ジャスティン・サン氏に関連するアドレスが2.2億ドル相当のETHをLidoからAaveへ移動。DeFiの流動性懸念が浮上。
トロン創設者のジャスティン・サン氏に関連するとされるアドレスは27日、6万ETHをLidoから引き出し、その後Aaveに入金した。
この取引は協定世界時プラス8時間の10時13分に実行され、総額約2億2600万ドル(約336億円)相当となる。
巨額資金移動がDeFi市場に与える影響
今回の資金移動は、DeFi市場における潜在的なリスクを浮き彫りにした。
LidoとAaveは、利回り生成戦略で密接に連携することが多い。
Lidoでステーキングされたイーサリアム(stETH)をAaveで担保にし、追加のイーサリアム(ETH)を借り入れて再度ステーキングするループ戦略は一般的だ。
サン氏のような大規模な資金移動は、この仕組みのシステミックリスクを露呈させる。
特に、Aaveのイーサリアム準備金が増加する一方で、Lidoの流動性が減少することで、市場バランスに変化をもたらす可能性がある。
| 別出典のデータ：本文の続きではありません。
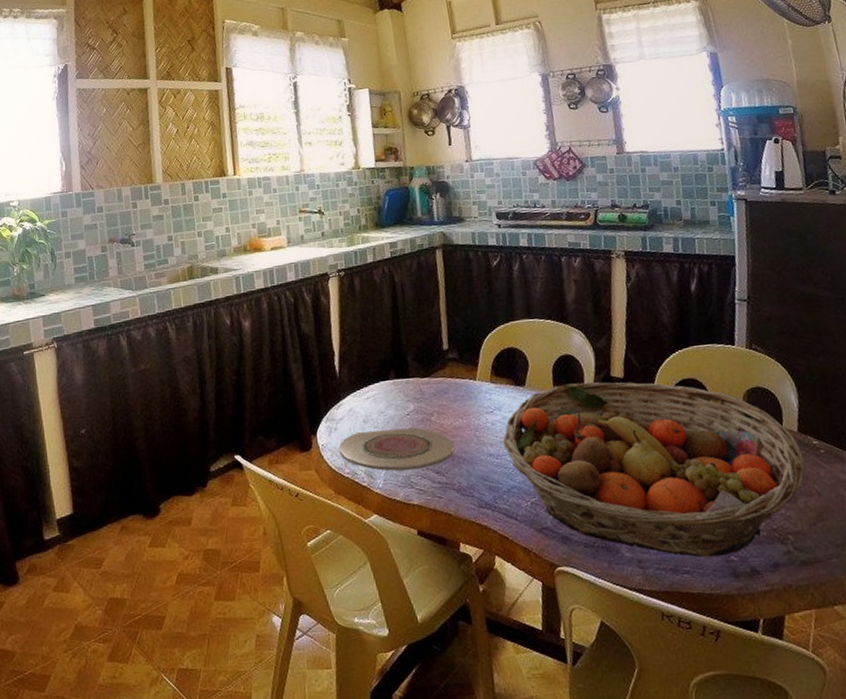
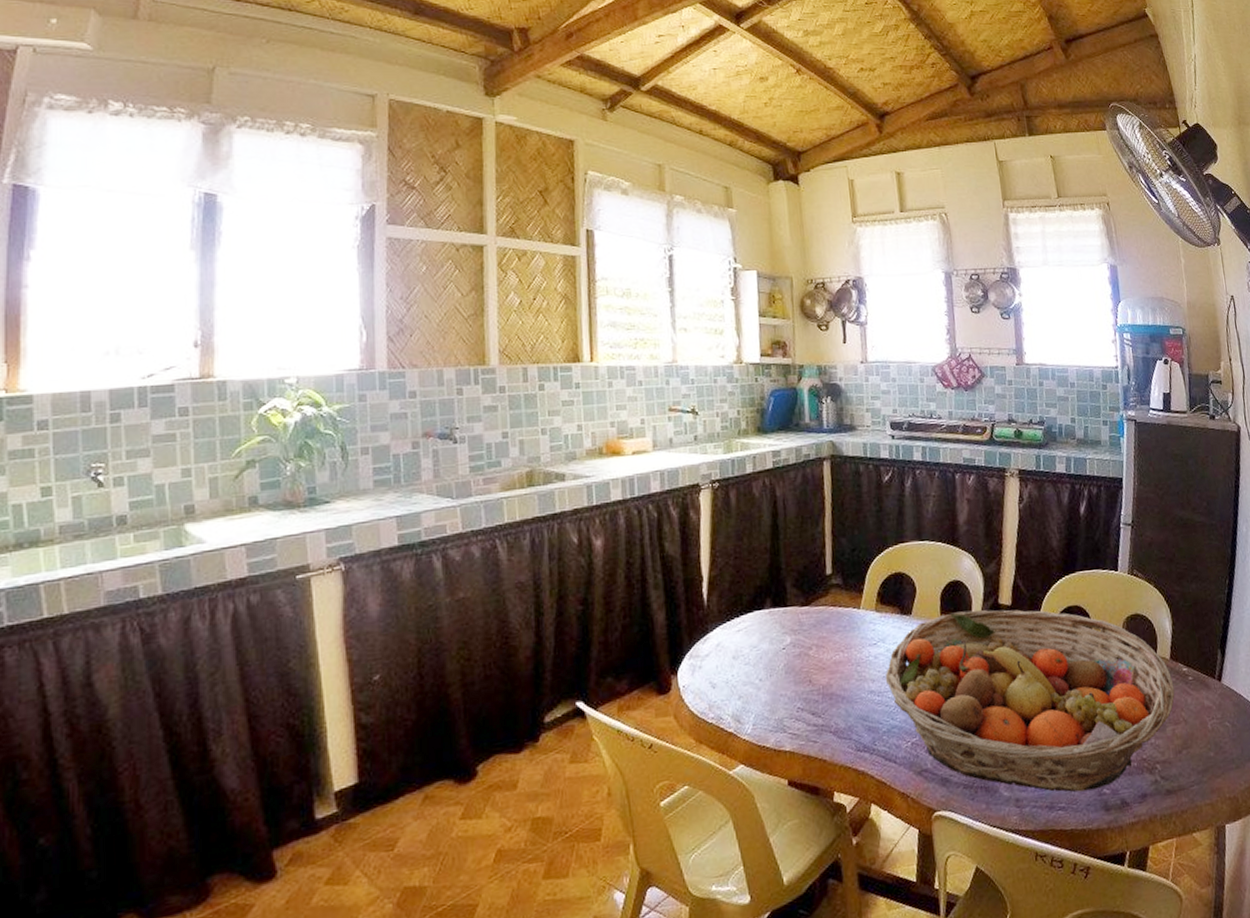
plate: present [338,427,455,471] -> none [702,663,834,714]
過去にもAaveからの大規模なETH引き出しが金利の急騰を引き起こし、レバレッジをかけたトレーダーがポジションの解消を迫られた事例があった。
今回は逆にAaveへの大規模な資金流入となったが、DeFiエコシステムにおける資金の集中度合いを示している。
過去の動向とstETHへの影響
ジャスティン・サン氏は以前から、取引所とDeFiプロトコルの間でアルトコインを活発に移動させている。
直近では7月24日にも、Aaveから6億ドル相当の資産を引き出し、これがイーサリアム価格の6.5%下落の一因となったことが指摘されている。
今回のAaveへの入金は、変化する貸付インセンティブを利用したり、DeFiにおける担保の構成を変更する可能性がある。
同アドレスがLidoとAaveで保有するイーサリアムは、合計で6億3000万ドルを超えており、新しい暗号資産(仮想通貨)市場における影響力の大きさを物語っている。
さらに注目されるのは、stETHの価格安定性への潜在的な影響だ。
Lidoからの大規模な引き出しは、stETHの供給に変化をもたらし、短期的には価格変動を引き起こす可能性がある。
このような現象は、DeFiエコシステムにおける流動性の変化時に発生しやすく、市場の安定性に影響を与える要因となり得る。
今回のサン氏の動きは、こうした新たなDeFi構造における資金流動性の複雑さを示す事例となった。